Tackling education through technology

Co-founder of Paper Video Christopher Mills doing his pitch at the EdTechXEurope summit in London.

Paper Video, the CBD-based online platform that allows high school pupils to access assisted learning resources and videos from experienced teachers, was selected as one of five African EdTech start-ups to showcase their innovative solutions to education challenges in London last week.

EdTechXEurope took place from Monday June 17 until Monday June 24.

Co-founder Christopher Mills went up against some 28 start-ups from around the world and had 90 seconds to pitch the work they do – the application of technology in providing pupils with access to learning resources.

EdTechXEurope is a summit which brings together investors, innovators and industry influencers from European and international education companies.

EdTechXEurope 2019 connected over 900 global attendees and feature over 150 speakers to showcase EdTech innovations and perspectives from around the world.

Daniel Sacchelli, global events director at EdTechXGlobal, says Paper Video emerged as the winner of the Cape Town pitch in February this year because it demonstrated a tangible offering for the African education market.
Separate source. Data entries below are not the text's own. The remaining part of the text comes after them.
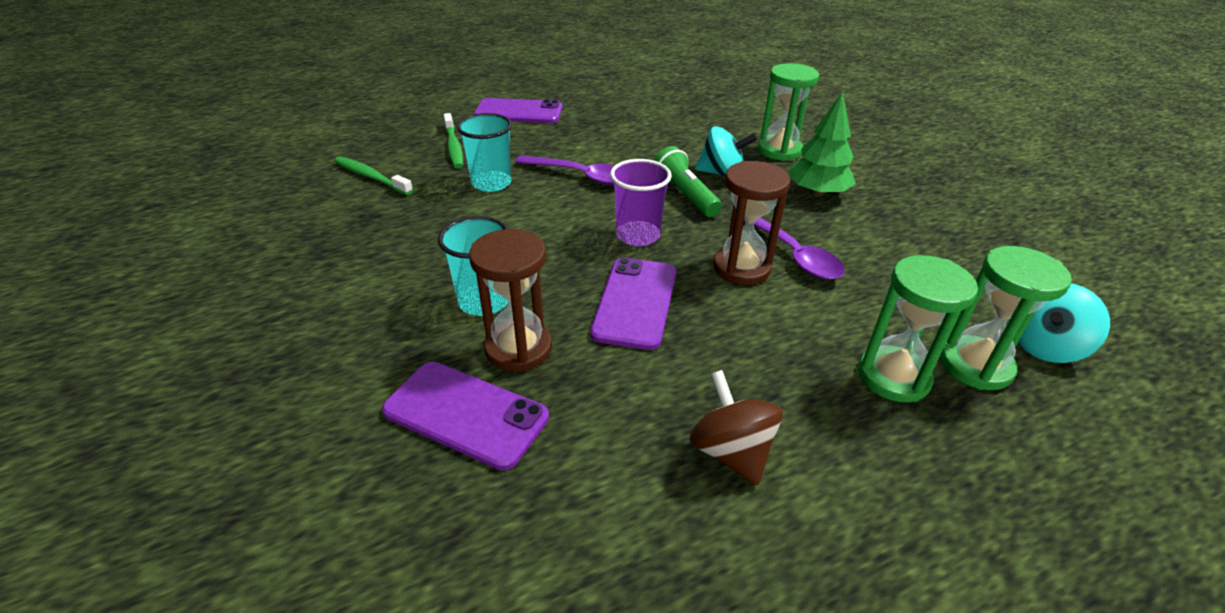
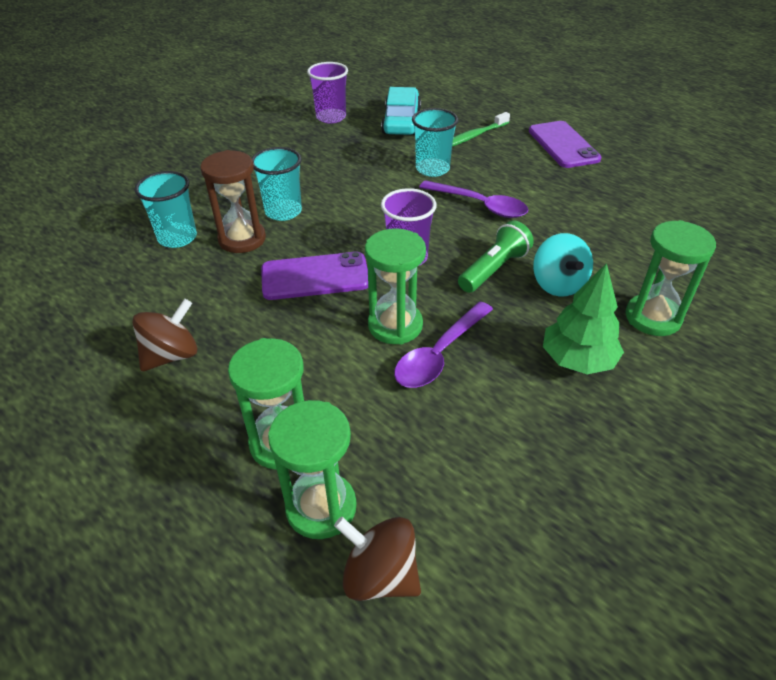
camera: 70 degrees right, 5 degrees up
(294, 220) = (331, 117): none -> purple cup
(371, 177) = (401, 122): green toothbrush -> turquoise car
(465, 414) = (177, 238): purple phone -> turquoise cup
(580, 176) = (480, 205): purple spoon -> purple spoon turned 60 degrees counterclockwise
(741, 268) = (395, 325): brown hourglass -> green hourglass
(1044, 346) = (380, 575): turquoise spinning top -> brown spinning top

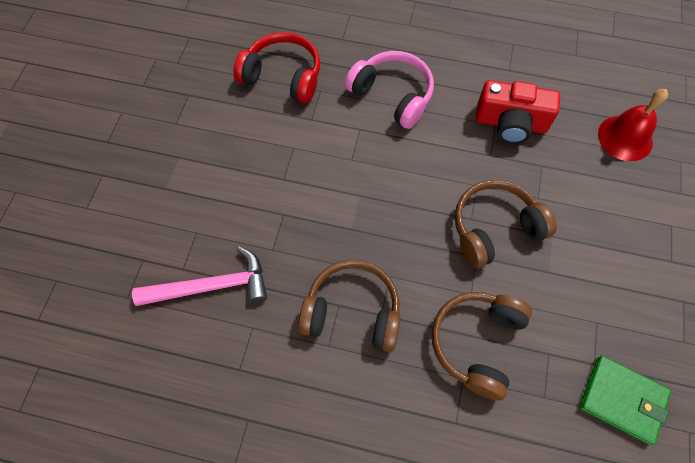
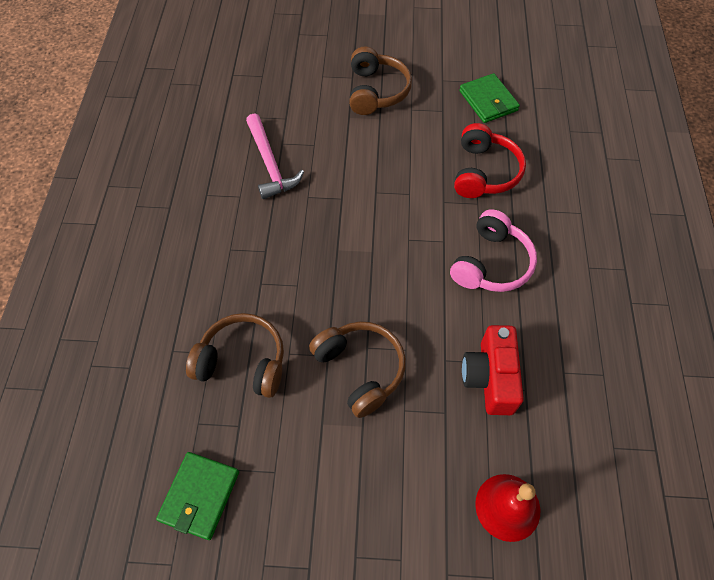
camera: 80 degrees right, 5 degrees down
(189, 51) = (488, 101): none -> green wallet
(352, 311) = (261, 262): brown headphones -> brown headphones (376, 91)

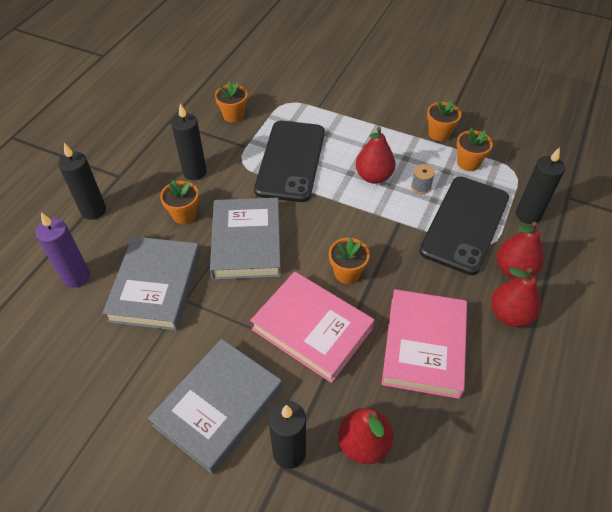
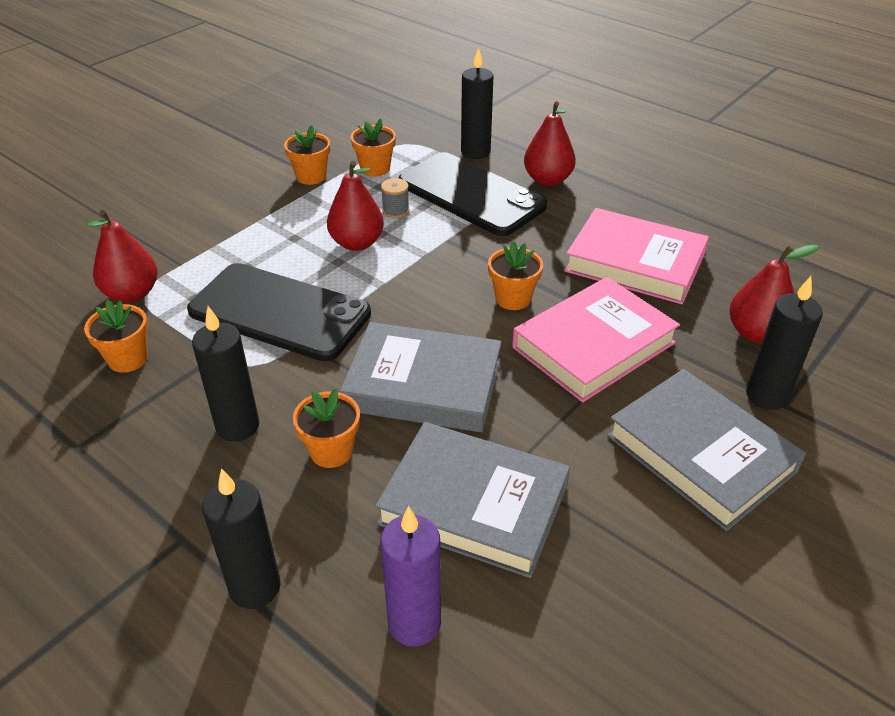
camera: 75 degrees left, 10 degrees down
(509, 314) = (606, 198): red pear -> red pear (132, 294)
“Answering multiple critical problems such as delivering content in areas of limited or no connectivity, having a solution that has relevance beyond the confines of Africa, and being in a position as an organisation to benefit from the prize and exposure to the wider audience, it was unanimously decided that Paper Video was the worthy winner.”

And although they did not place in the EdTechXEurope pitch, co-founder of Paper Video Paul Maree said they were happy that they had put Cape Town on the map. “It was good to see that Cape Town was up there competing with other countries, and that the issues we face with technology are somewhat similar to those all over the world.”

Mr Maree said that while winning competitions is a good way of creating awareness among potential sponsors, the positive feedback received from beneficiaries is what matters the most.

The CapeTowner last year reported that Paper Video had now made maths and physical science subject maps free for Grade 10 pupils. Subject maps are made up of each concept that needs to be taught during the year in the maths and physics curriculum for Grade 10, with each concept linked to a video lesson by one of the Paper Video teachers (“Free online tutoring for Grade 10s”, CapeTowner, August 2 2018).

Mr Maree said they were continuing the subject maps to fill the curriculum, and are busy making Grade 11 and 12 maps for maths.

However, they were still looking for a corporate sponsor to develop the Grade 11 and 12 subject maps for science.

He said they were also pushing to get the resources out in Afrikaans and in Xhosa to reach as many pupils as they can.

“We are now creating Afrikaans resources for maths and science and we want to start with bilingual ones. In partnership with the Educational Trust of the Actuarial Society of South Africa (ASSA), Paper Video has over the past four years provided more than 15 000 learners from low income households across the country with technology enabled tutoring in mathematics, the sciences and accounting.”